Jan. 25—GREILICKVILLE — A Leelanau County inmate was trying to manage a drug scheme while he was serving time in the jail — that's what authorities heard.

So the Traverse Narcotics Team followed the Jan. 18 tip from a state Department of Corrections parole officer — and one thing led to another.

Ultimately, it led them to jail inmate Jacob Overholt, 31, and the eventual seizure of 4.8 ounces of cocaine powder, Alprazolam pills, Oxycodone pills, 1,587 orange pills suspected to be a mixture of methamphetamine and fentanyl and nearly $3,000 in cash.

But, first, TNT set up surveillance of a house on Southwest Bayshore Drive in Elmwood Township.

As they were surveilling the house, they conducted a traffic stop of a pickup truck.

While they were searching the truck, officers found "multiple items related to drug use" and drugs, Michigan State Police Lt. Derrick Carroll said.

The truck's driver, Frederick Zimmerman, 43, from Interlochen, was arrested and arraigned on possession of cocaine charges and given a personal recognizance bond of $50,000.

As the traffic stop was happening, other TNT detectives and MDOC officers searched the Elmwood Township house, where Taylor Soper, 27, was living at the time.

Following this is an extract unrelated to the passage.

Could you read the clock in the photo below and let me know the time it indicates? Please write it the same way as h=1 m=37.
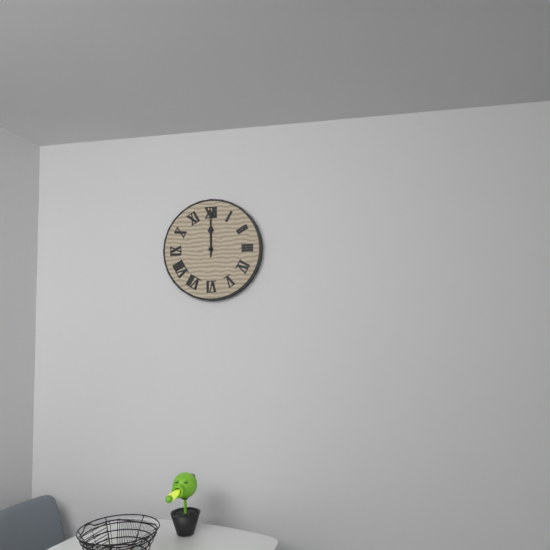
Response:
h=12 m=0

During their search of the house, police said they found more drugs and cash.

Soper was taken into custody at the Leelanau County Jail and arraigned on Jan. 20 alongside Overholt on charges of possessing more than 50 grams of cocaine, possession with intent to deliver cocaine and maintaining a drug house. Their cash bonds were set at $100,000.

Carroll said additional charges are likely to be issued by the Leelanau County Prosecutor's Office once lab results on the pills confirm the substances they contain.

This bust is part of a larger effort by the U.S. Drug Enforcement Administration to get fentanyl off the streets.

In 2022, the DEA reported seizing more than 379 million doses of fentanyl, with more than 19 million of that coming from Michigan and Ohio.

"Fentanyl in pill form is a deliberate attempt by drug cartels to make illicit drug use more appealing to Americans. We have seized fentanyl in just about every size, shape and color in both Michigan and Ohio," DEA Detroit Special Agent in Charge Orville Greene said.

The number of these pills being sold on the streets has grown rapidly in the past year, Greene said.

Many of these highly addictive pills — six out of every 10, according to tests the DEA has conducted — contain a potentially lethal amount of the drug fentanyl.